◆ EXERCISE DIRECTIONS
Your reply should reproduce each line below exactly and carry none of the pictures.

(Dataset entries)
- - - - - - -

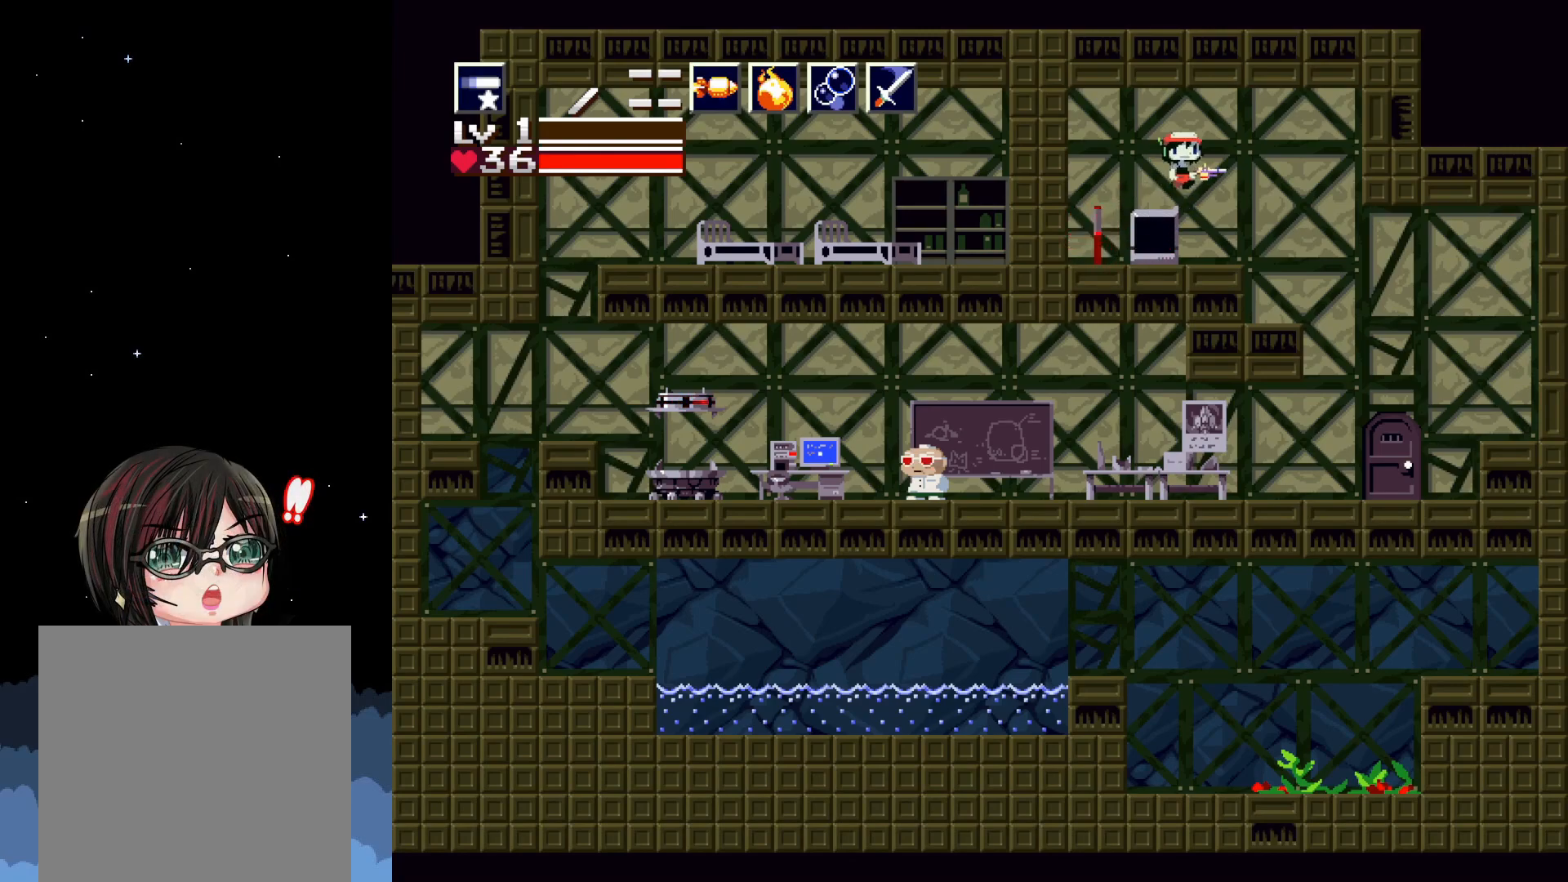
{"buttons": [], "events": [[167, "DPAD_RIGHT", "up"]]}
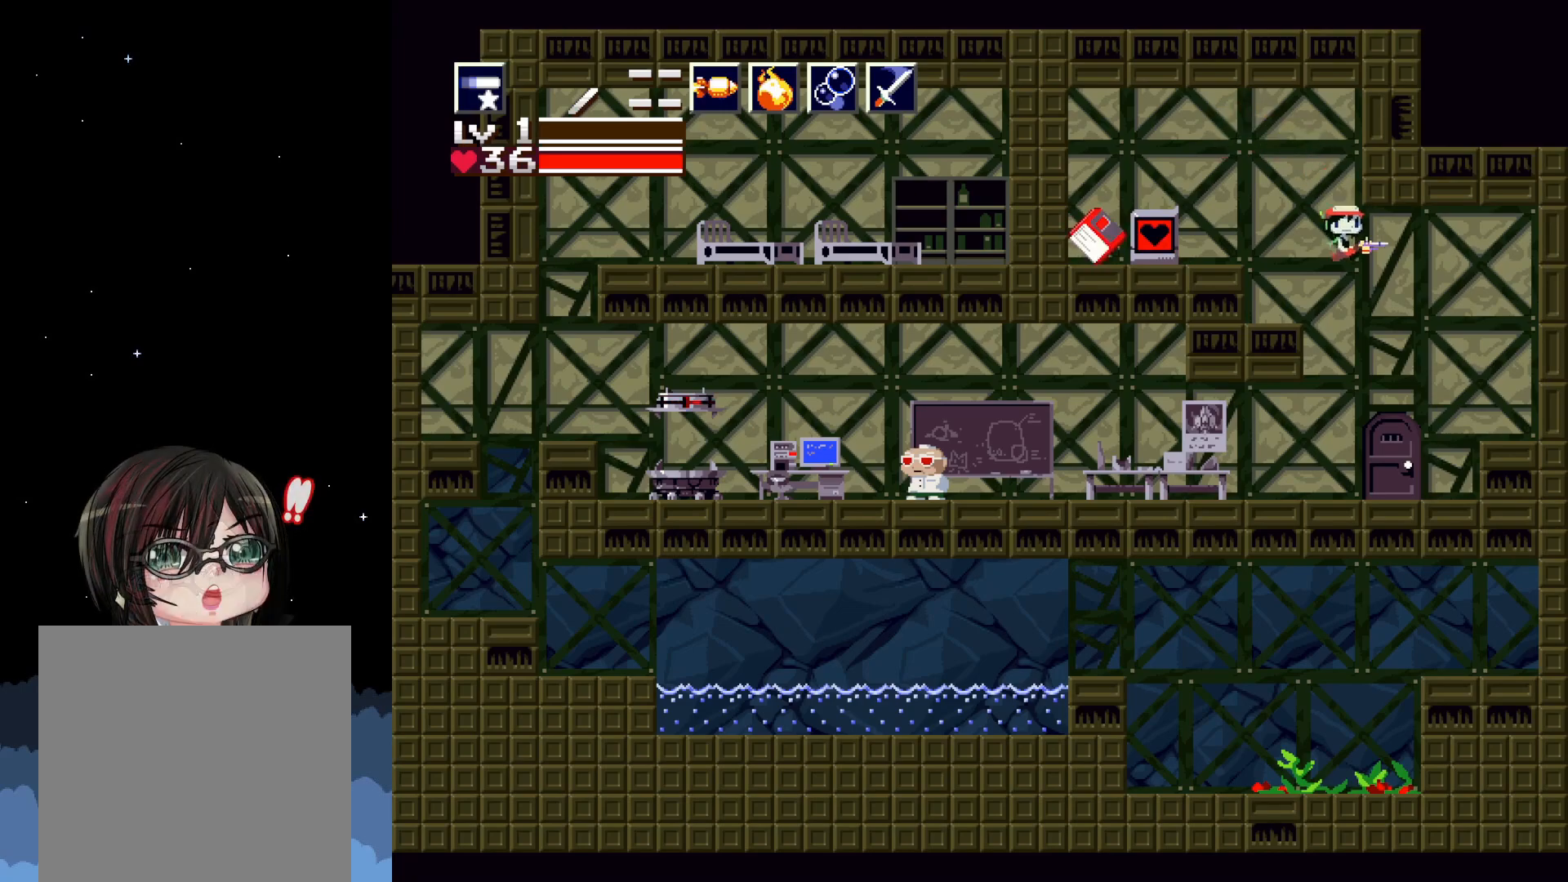
{"buttons": ["DPAD_LEFT"], "events": [[233, "DPAD_LEFT", "down"]]}
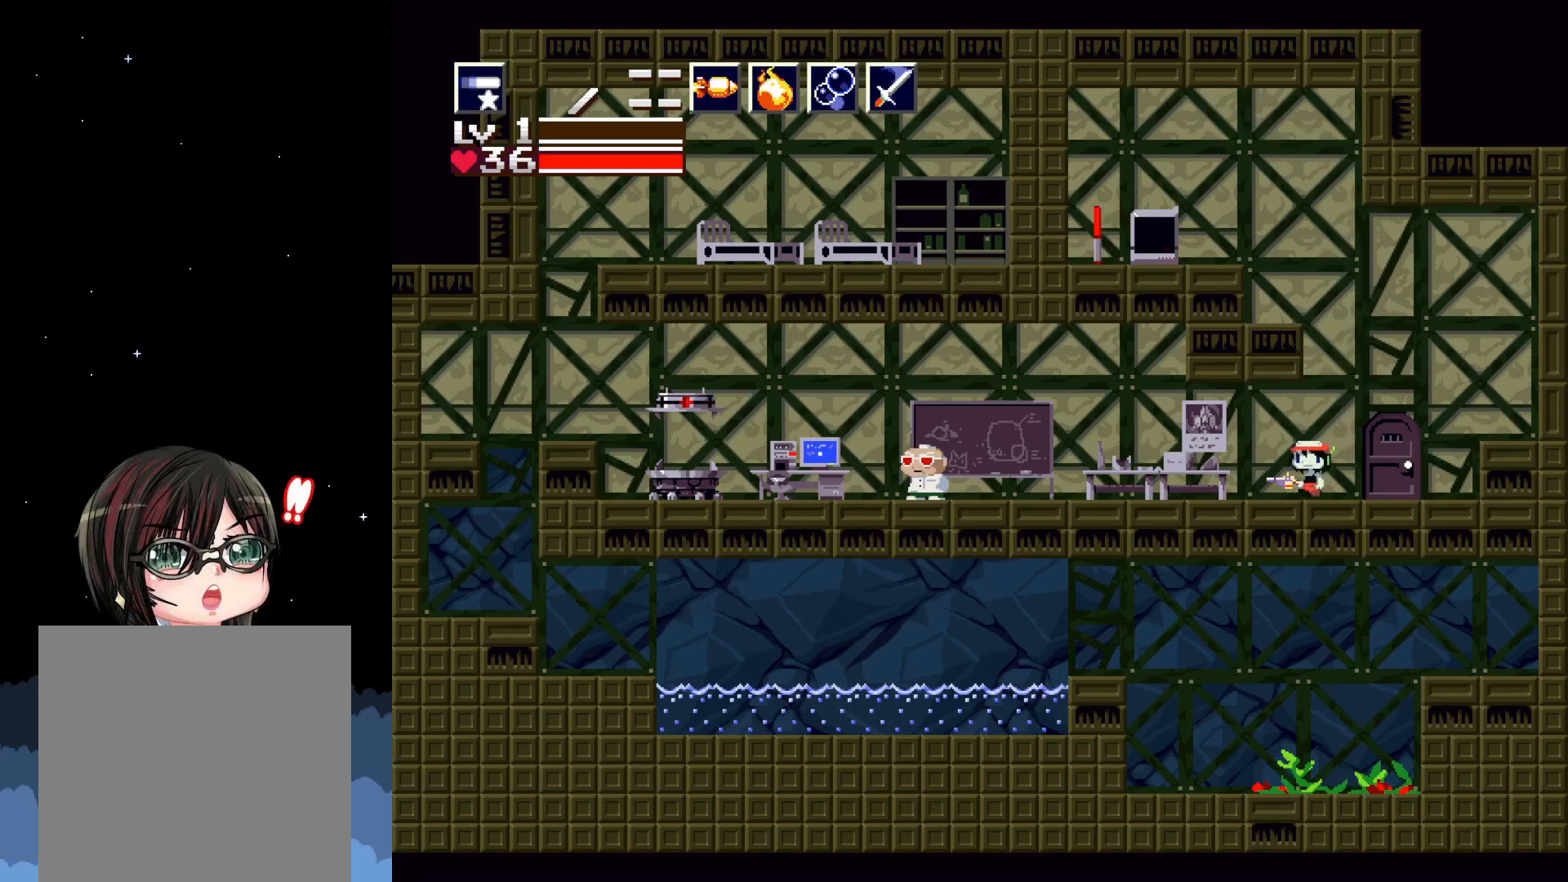
{"buttons": ["DPAD_LEFT"], "events": []}
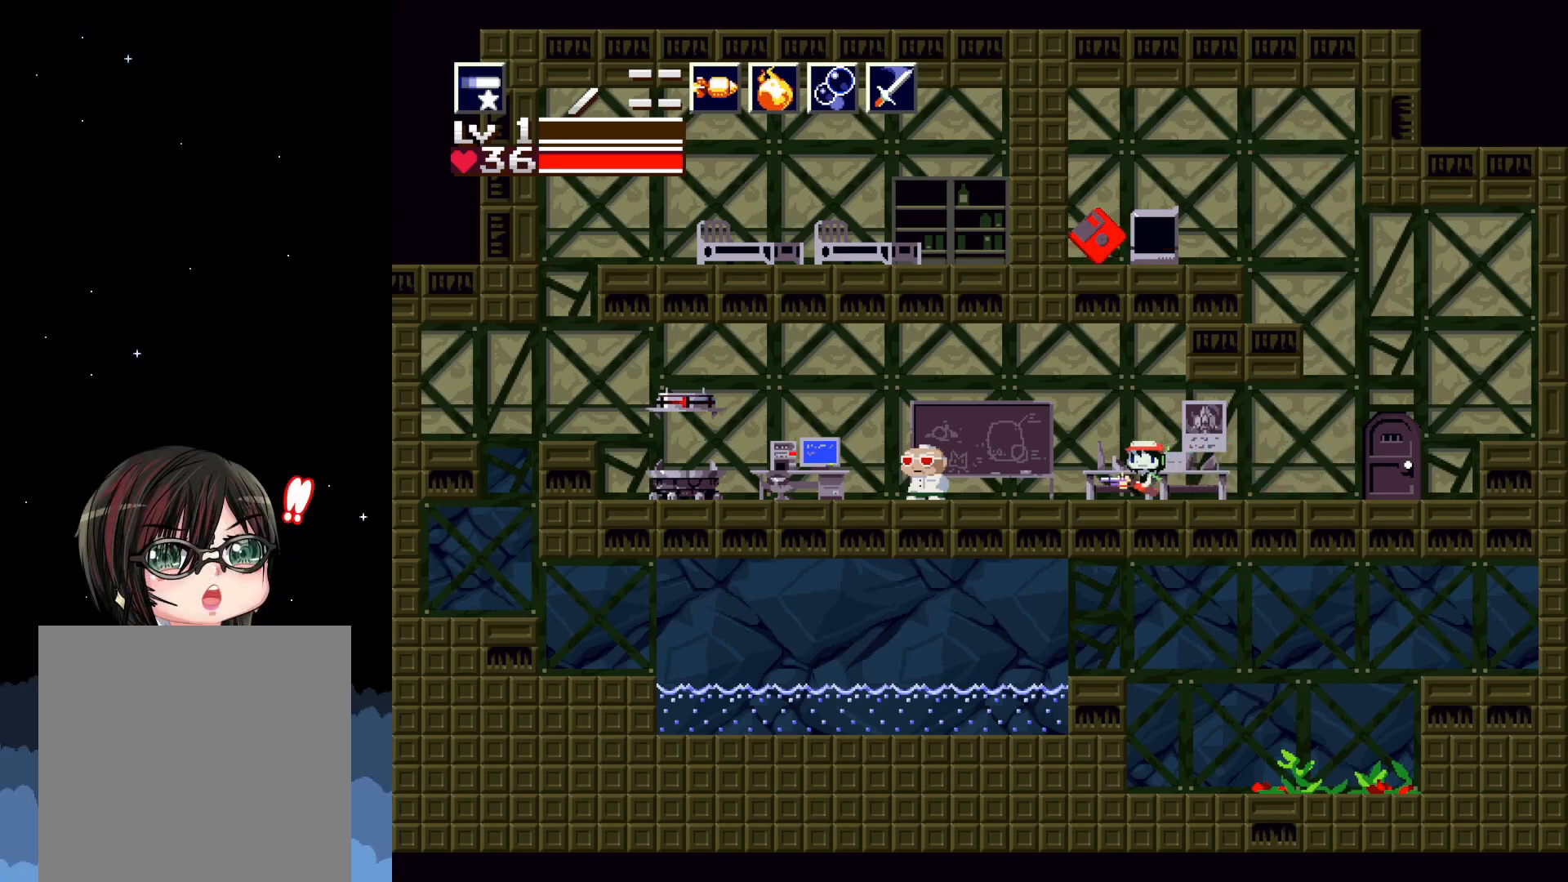
{"buttons": ["DPAD_LEFT"], "events": []}
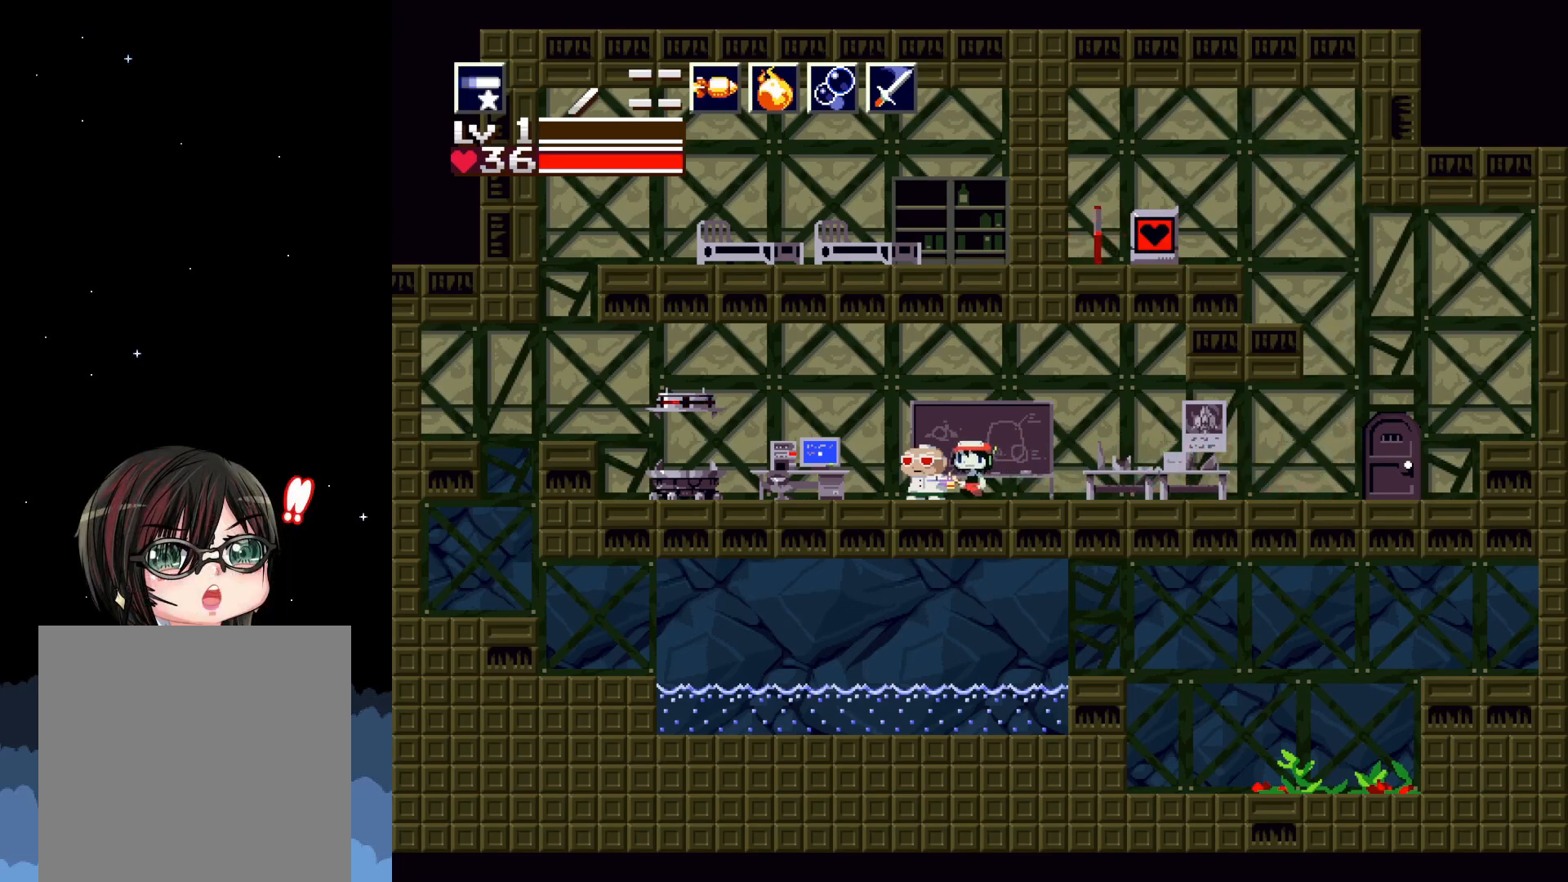
{"buttons": ["DPAD_LEFT"], "events": []}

- - - - - - -

◆ RESPONSE
{"buttons": [], "events": [[167, "DPAD_RIGHT", "up"]]}
{"buttons": ["DPAD_LEFT"], "events": [[233, "DPAD_LEFT", "down"]]}
{"buttons": ["DPAD_LEFT"], "events": []}
{"buttons": ["DPAD_LEFT"], "events": []}
{"buttons": ["DPAD_LEFT"], "events": []}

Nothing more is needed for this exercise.